_WORK INSTRUCTION_
Search each line below for the word "wrist" and list those that contain it.

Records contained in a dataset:
☆ ☆ ☆ ☆ ☆

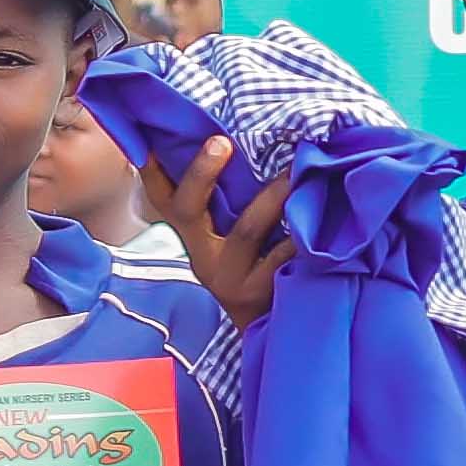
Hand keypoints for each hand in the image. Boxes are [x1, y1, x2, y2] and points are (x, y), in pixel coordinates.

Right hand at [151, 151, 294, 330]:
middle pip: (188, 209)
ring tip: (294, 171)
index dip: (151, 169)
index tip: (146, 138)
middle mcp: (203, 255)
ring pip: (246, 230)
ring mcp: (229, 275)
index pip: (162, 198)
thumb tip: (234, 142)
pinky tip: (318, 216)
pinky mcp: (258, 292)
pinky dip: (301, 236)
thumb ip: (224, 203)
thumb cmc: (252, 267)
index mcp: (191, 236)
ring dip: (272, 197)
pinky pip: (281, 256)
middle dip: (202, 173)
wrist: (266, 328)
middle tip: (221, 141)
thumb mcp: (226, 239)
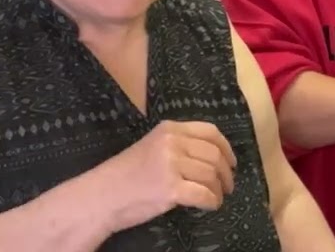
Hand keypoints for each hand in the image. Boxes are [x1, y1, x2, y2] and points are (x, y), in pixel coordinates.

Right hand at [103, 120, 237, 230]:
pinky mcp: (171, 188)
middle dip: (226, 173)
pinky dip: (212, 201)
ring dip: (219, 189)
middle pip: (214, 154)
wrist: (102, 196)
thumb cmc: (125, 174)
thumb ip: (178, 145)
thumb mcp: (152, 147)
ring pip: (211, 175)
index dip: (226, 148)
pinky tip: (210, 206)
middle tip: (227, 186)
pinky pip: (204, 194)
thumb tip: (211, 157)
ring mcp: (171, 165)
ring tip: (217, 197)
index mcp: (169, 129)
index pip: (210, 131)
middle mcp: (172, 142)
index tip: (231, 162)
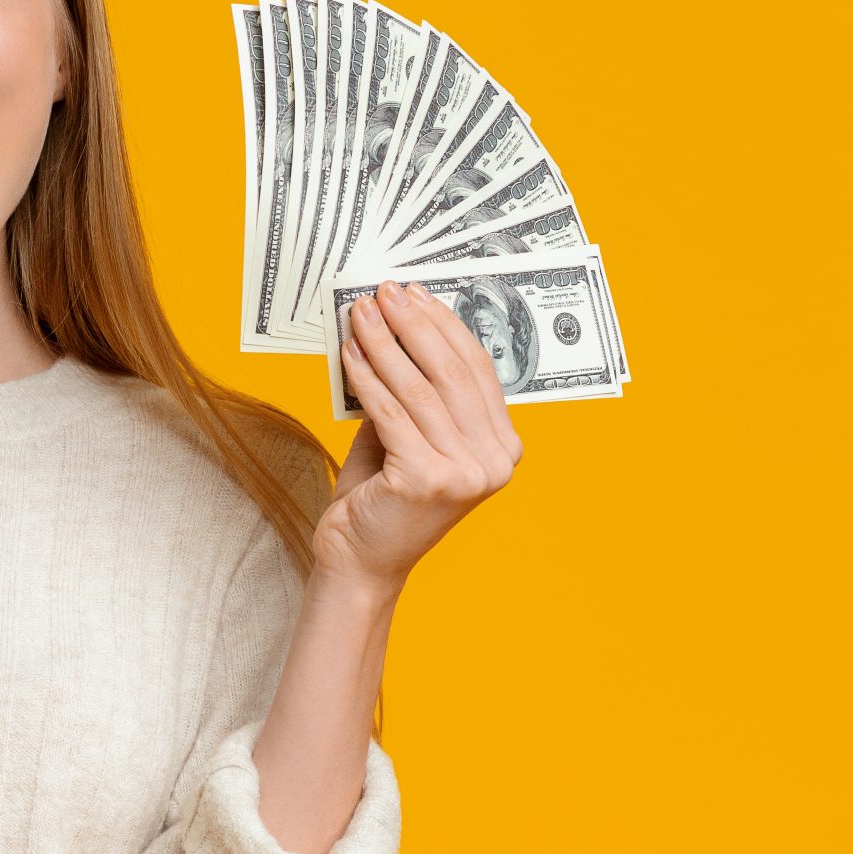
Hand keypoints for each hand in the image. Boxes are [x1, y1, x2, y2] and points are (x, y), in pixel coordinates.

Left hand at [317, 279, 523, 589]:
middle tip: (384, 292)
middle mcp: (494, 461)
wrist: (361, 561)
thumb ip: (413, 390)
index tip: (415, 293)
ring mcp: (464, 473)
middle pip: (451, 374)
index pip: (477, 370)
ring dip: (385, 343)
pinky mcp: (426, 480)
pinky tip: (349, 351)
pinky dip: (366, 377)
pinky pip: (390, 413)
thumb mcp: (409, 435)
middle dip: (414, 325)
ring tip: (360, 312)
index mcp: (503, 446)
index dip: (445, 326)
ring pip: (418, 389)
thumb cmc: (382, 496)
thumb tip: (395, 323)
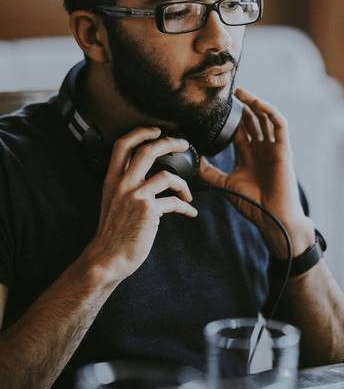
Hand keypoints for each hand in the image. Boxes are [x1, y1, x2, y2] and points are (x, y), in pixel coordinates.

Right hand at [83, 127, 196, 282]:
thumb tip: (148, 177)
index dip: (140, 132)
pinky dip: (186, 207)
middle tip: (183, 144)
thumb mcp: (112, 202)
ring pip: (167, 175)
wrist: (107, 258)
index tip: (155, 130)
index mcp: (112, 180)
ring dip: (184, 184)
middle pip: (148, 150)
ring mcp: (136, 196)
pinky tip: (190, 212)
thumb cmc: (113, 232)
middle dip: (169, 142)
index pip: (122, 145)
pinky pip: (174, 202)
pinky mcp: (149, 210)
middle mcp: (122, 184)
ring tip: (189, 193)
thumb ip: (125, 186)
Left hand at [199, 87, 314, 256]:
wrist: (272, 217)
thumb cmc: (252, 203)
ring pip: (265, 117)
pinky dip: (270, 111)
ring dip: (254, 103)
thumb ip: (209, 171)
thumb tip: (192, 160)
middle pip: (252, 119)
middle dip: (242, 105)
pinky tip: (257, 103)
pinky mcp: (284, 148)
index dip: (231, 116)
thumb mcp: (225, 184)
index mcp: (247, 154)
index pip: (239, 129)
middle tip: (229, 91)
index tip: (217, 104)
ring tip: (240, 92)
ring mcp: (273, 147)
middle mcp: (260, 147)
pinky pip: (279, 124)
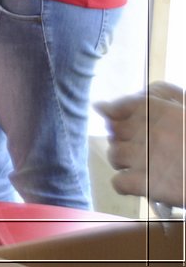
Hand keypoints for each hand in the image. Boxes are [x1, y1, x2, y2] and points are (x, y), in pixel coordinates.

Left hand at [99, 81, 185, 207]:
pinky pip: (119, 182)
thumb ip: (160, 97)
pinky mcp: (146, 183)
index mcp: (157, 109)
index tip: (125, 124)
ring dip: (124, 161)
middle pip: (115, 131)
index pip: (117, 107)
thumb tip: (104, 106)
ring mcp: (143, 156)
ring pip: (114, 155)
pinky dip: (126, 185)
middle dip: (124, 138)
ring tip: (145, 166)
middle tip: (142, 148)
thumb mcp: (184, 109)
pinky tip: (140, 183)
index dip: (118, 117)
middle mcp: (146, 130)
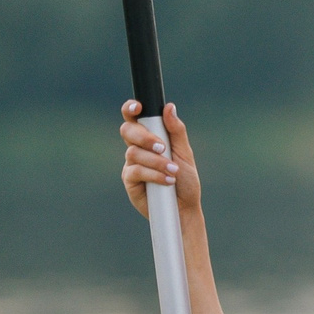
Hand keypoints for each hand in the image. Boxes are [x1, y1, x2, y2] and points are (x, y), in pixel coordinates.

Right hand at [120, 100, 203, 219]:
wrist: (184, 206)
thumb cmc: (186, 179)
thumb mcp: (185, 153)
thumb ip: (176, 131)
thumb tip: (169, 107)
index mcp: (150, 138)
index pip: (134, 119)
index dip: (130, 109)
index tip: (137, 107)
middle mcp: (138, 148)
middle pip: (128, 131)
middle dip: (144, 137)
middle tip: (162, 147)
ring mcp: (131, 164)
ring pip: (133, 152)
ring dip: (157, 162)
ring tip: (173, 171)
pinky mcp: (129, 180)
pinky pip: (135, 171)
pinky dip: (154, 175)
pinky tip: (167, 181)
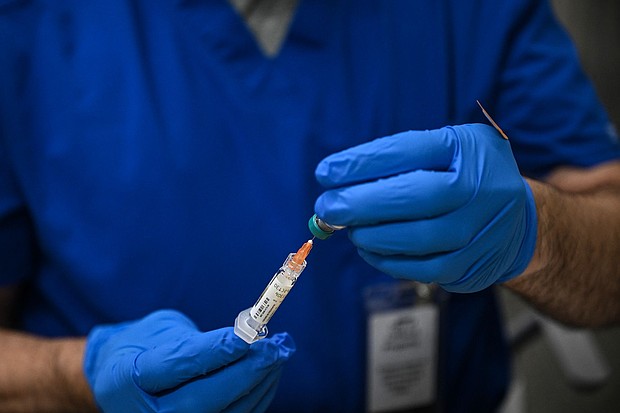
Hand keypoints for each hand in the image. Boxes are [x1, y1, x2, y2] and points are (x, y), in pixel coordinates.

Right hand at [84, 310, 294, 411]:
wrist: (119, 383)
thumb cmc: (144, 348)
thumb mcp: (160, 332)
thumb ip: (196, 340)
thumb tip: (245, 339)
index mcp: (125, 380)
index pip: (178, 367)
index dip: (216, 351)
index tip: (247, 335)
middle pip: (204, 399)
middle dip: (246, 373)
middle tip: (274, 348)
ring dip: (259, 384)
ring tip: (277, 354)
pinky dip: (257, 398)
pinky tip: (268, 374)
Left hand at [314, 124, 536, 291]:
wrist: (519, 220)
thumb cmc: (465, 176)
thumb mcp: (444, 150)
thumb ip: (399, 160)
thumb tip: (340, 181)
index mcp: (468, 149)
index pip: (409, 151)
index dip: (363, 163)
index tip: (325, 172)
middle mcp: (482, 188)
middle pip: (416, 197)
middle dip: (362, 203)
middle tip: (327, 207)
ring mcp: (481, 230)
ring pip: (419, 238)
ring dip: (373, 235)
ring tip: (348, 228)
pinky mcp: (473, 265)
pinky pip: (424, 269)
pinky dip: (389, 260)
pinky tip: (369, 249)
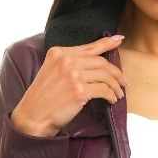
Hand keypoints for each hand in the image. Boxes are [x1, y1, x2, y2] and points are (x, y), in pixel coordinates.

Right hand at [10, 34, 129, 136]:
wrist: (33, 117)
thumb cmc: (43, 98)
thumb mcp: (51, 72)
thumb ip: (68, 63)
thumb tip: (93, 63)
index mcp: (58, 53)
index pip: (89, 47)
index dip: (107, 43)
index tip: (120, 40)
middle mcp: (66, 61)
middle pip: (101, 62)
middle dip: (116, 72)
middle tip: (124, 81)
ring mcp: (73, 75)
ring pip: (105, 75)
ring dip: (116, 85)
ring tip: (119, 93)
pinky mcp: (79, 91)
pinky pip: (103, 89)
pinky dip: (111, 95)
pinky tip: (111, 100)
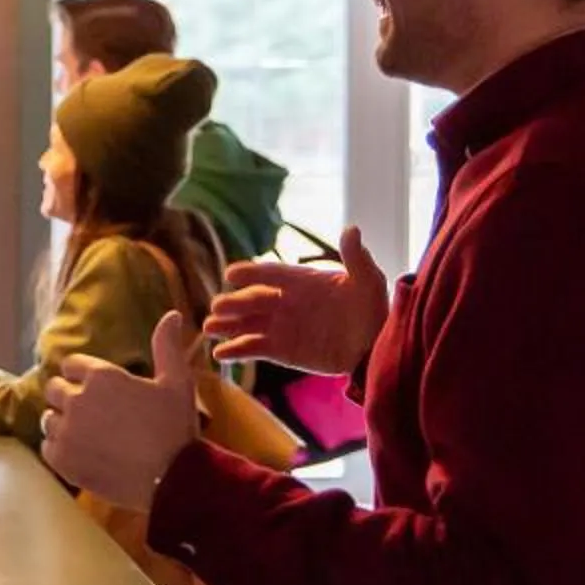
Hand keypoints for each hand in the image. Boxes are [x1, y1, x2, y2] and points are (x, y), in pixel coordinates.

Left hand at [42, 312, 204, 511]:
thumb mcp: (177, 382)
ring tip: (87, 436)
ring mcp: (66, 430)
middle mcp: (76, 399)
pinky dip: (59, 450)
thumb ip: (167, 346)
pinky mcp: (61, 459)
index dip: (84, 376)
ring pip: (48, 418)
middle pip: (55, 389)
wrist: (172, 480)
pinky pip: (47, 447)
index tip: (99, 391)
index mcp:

☆ ☆ ☆ ☆ ☆

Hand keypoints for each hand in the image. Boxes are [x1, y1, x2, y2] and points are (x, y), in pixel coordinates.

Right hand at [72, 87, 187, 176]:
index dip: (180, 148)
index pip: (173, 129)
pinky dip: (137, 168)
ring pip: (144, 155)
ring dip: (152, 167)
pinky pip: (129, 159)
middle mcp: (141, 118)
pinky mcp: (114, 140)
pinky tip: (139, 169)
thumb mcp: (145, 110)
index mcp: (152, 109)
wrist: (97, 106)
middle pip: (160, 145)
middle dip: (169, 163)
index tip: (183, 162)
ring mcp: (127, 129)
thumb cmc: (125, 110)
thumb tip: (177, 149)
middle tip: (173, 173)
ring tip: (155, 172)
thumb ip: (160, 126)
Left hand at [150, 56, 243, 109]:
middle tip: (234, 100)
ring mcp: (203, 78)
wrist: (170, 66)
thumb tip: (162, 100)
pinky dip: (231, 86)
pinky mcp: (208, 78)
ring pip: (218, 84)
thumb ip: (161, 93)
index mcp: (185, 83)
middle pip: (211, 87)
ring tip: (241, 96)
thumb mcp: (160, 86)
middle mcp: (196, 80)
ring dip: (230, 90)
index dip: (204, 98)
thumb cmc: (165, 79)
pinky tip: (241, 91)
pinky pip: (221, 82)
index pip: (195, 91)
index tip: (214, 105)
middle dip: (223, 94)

☆ ☆ ☆ ☆ ☆

_REPLY_
wrist: (266, 328)
wrist: (102, 196)
wrist: (361, 561)
wrist: (107, 258)
wrist: (272, 217)
wrist: (184, 206)
wrist: (119, 383)
wrist: (519, 220)
wrist: (33, 117)
wrist: (172, 480)
wrist: (97, 106)
wrist: (170, 66)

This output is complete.